DISCLAIMER OF WARRANTY

BECAUSE THIS SOFTWARE IS LICENSED FREE OF CHARGE, THERE IS NO WARRANTY FOR THE SOFTWARE, TO THE EXTENT PERMITTED BY APPLICABLE LAW. EXCEPT WHEN OTHERWISE STATED IN WRITING THE COPYRIGHT HOLDERS AND/OR OTHER PARTIES PROVIDE THE SOFTWARE "AS IS" WITHOUT WARRANTY OF ANY KIND, EITHER EXPRESSED OR IMPLIED, INCLUDING, BUT NOT LIMITED TO, THE IMPLIED WARRANTIES OF MERCHANTABILITY AND FITNESS FOR A PARTICULAR PURPOSE. THE ENTIRE RISK AS TO THE QUALITY AND PERFORMANCE OF THE SOFTWARE IS WITH YOU. SHOULD THE SOFTWARE PROVE DEFECTIVE, YOU ASSUME THE COST OF ALL NECESSARY SERVICING, REPAIR, OR CORRECTION.

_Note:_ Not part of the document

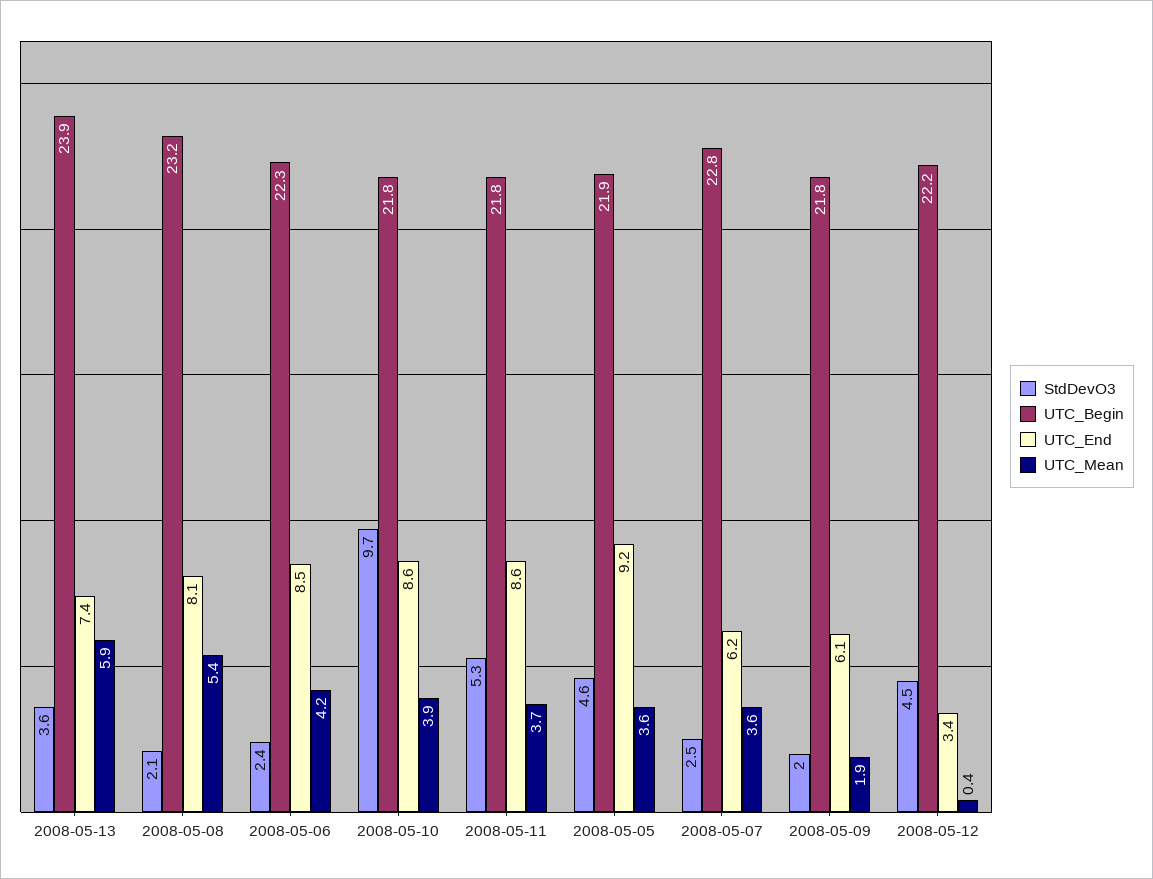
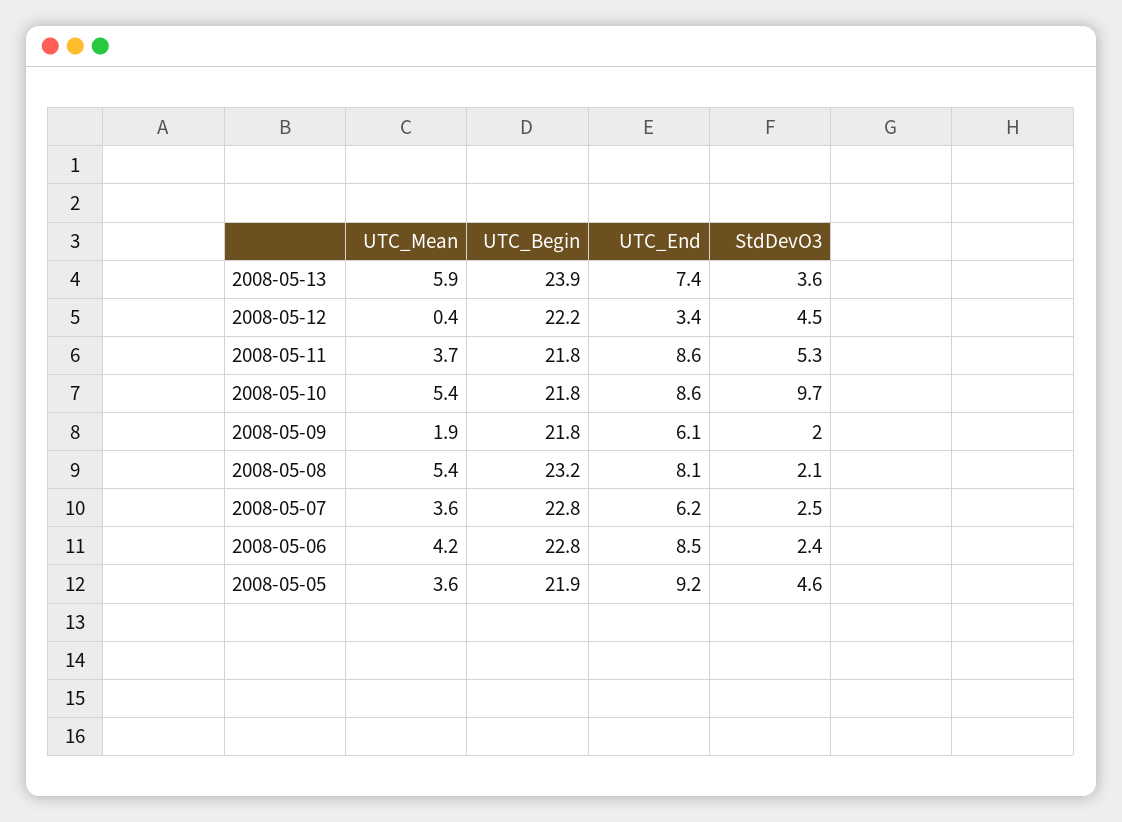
UTC_Begin, 2008-05-06: 22.3 -> 22.8
UTC_Mean, 2008-05-10: 3.9 -> 5.4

IN NO EVENT UNLESS REQUIRED BY APPLICABLE LAW OR AGREED TO IN WRITING WILL ANY COPYRIGHT HOLDER, OR ANY OTHER PARTY WHO MAY MODIFY AND/OR REDISTRIBUTE THE SOFTWARE AS PERMITTED BY THE ABOVE LICENCE, BE LIABLE TO YOU FOR DAMAGES, INCLUDING ANY GENERAL, SPECIAL, INCIDENTAL, OR CONSEQUENTIAL DAMAGES ARISING OUT OF THE USE OR INABILITY TO USE THE SOFTWARE (INCLUDING BUT NOT LIMITED TO LOSS OF DATA OR DATA BEING RENDERED INACCURATE OR LOSSES SUSTAINED BY YOU OR THIRD PARTIES OR A FAILURE OF THE SOFTWARE TO OPERATE WITH ANY OTHER SOFTWARE), EVEN IF SUCH HOLDER OR OTHER PARTY HAS BEEN ADVISED OF THE POSSIBILITY OF SUCH DAMAGES.